# Copy DVR recordings



## slingvip (Apr 14, 2010)

Is there a way to Copy DVR recordings to an external hard drive and PC


----------



## BattleZone (Nov 13, 2007)

You can pay Dish a one-time, $40 activation fee to enable archiving to a USB external hard drive (it cannot be USB-powered, though; it needs it's own power supply).

You cannot copy this data to a PC. The only way to capture to PC is to hook it up to the analog outputs and capture in real-time, in SD only unless you have a Hauppauge HD-PVR.


----------



## slingvip (Apr 14, 2010)

What format is it once you have it archived on the external? Is there a way to convert it to play on a PC.


----------



## BattleZone (Nov 13, 2007)

slingvip said:


> What format is it once you have it archived on the external? Is there a way to convert it to play on a PC.

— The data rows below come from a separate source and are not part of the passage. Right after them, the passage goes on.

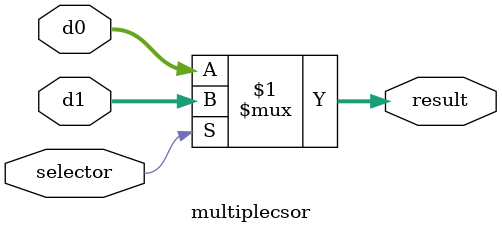
<source format=sv>
module multiplecsor #(parameter WIDTH = 8) (
input logic [WIDTH-1:0] d0, d1,
input logic selector,
output logic [WIDTH-1:0] result
);

assign result = selector ? d1 : d0;
endmodule

</source>
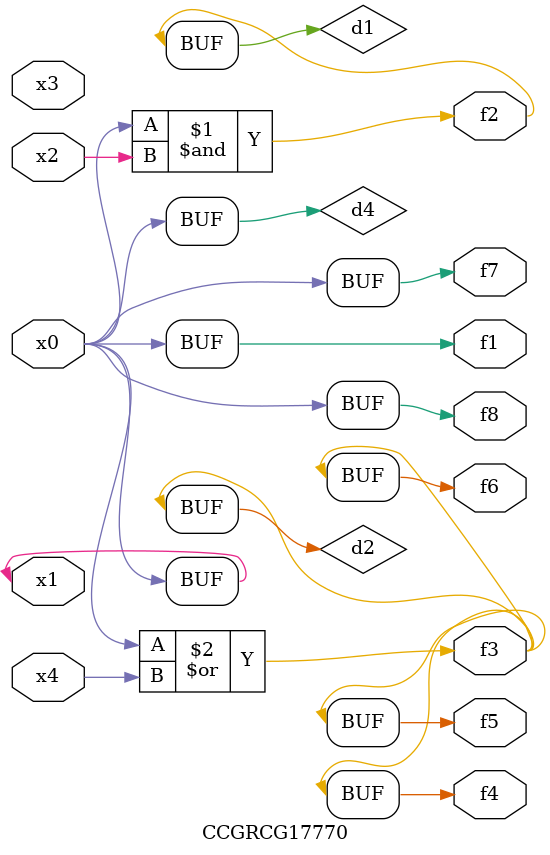
<source format=v>
module CCGRCG17770(
	input x0, x1, x2, x3, x4,
	output f1, f2, f3, f4, f5, f6, f7, f8
);

	wire d1, d2, d3, d4;

	and (d1, x0, x2);
	or (d2, x0, x4);
	nand (d3, x0, x2);
	buf (d4, x0, x1);
	assign f1 = d4;
	assign f2 = d1;
	assign f3 = d2;
	assign f4 = d2;
	assign f5 = d2;
	assign f6 = d2;
	assign f7 = d4;
	assign f8 = d4;
endmodule

</source>
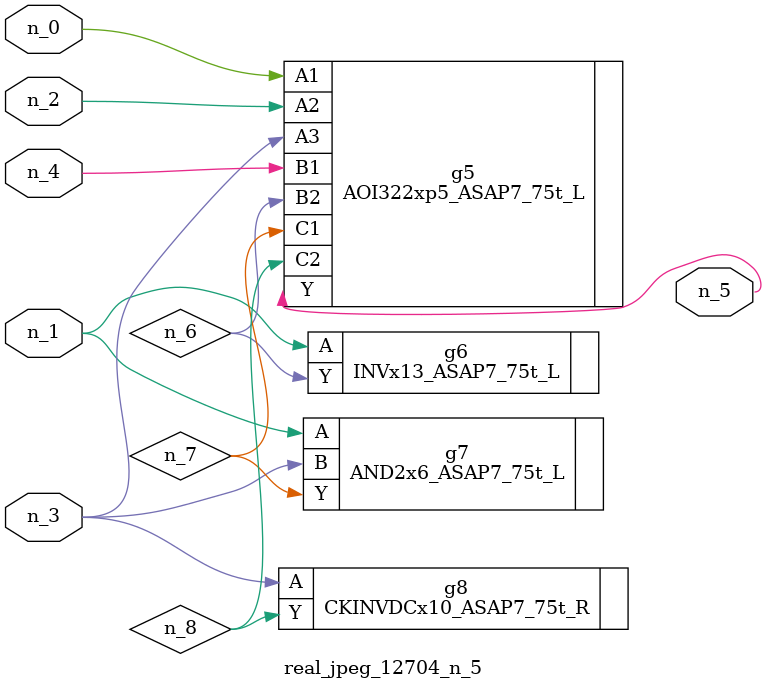
<source format=v>
module real_jpeg_12704_n_5 (n_4, n_0, n_1, n_2, n_3, n_5);

input n_4;
input n_0;
input n_1;
input n_2;
input n_3;

output n_5;

wire n_8;
wire n_6;
wire n_7;

AOI322xp5_ASAP7_75t_L g5 ( 
.A1(n_0),
.A2(n_2),
.A3(n_3),
.B1(n_4),
.B2(n_6),
.C1(n_7),
.C2(n_8),
.Y(n_5)
);

INVx13_ASAP7_75t_L g6 ( 
.A(n_1),
.Y(n_6)
);

AND2x6_ASAP7_75t_L g7 ( 
.A(n_1),
.B(n_3),
.Y(n_7)
);

CKINVDCx10_ASAP7_75t_R g8 ( 
.A(n_3),
.Y(n_8)
);


endmodule
</source>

No. It's in a Linux-based EXT3 partition, and it's encrypted. There is no way the content providers would allow you to move that content to your PC; they're trying to get the analog outputs turned off or down-rezzed as it is.


----------



## harsh (Jun 15, 2003)

BattleZone said:


> The only way to capture to PC is to hook it up to the analog outputs and capture in real-time, in SD only unless you have a Hauppauge HD-PVR.


The Hauppauge is no longer the only game in town. Avermedia offers a unit at half the price that claims to do essentially the same thing.


----------



## BattleZone (Nov 13, 2007)

News to me, so thanks! Learn something everyday! 

I don't have my HTPC fully set up as I'm bouncing around the country, but eventually I want to have some DirecTV HD fed into it, so another solution is welcome.


----------



## bnborg (Jun 3, 2005)

harsh said:


> The Hauppauge is no longer the only game in town. Avermedia offers a unit at half the price that claims to do essentially the same thing.


Yes, I have an Avermedia HD DVR. I have seen it work.

But it takes a lot of PC to run well. The extended test I ran was jerky on playback. I am still working on it.


----------



## BattleZone (Nov 13, 2007)

Really? The Hauppauge has a hardware AVC encoder, and I would have thought that the Avermedia would too. Maybe it's just a bad driver. The HD-PVR has been out for, what, almost 3 years already, so they've had time to work out the driver issues.


----------



## harsh (Jun 15, 2003)

The requirements seem to be similar but the Hauppauge may have a little more mustard as it is a USB device versus the AverMedia being a PCIE card.


----------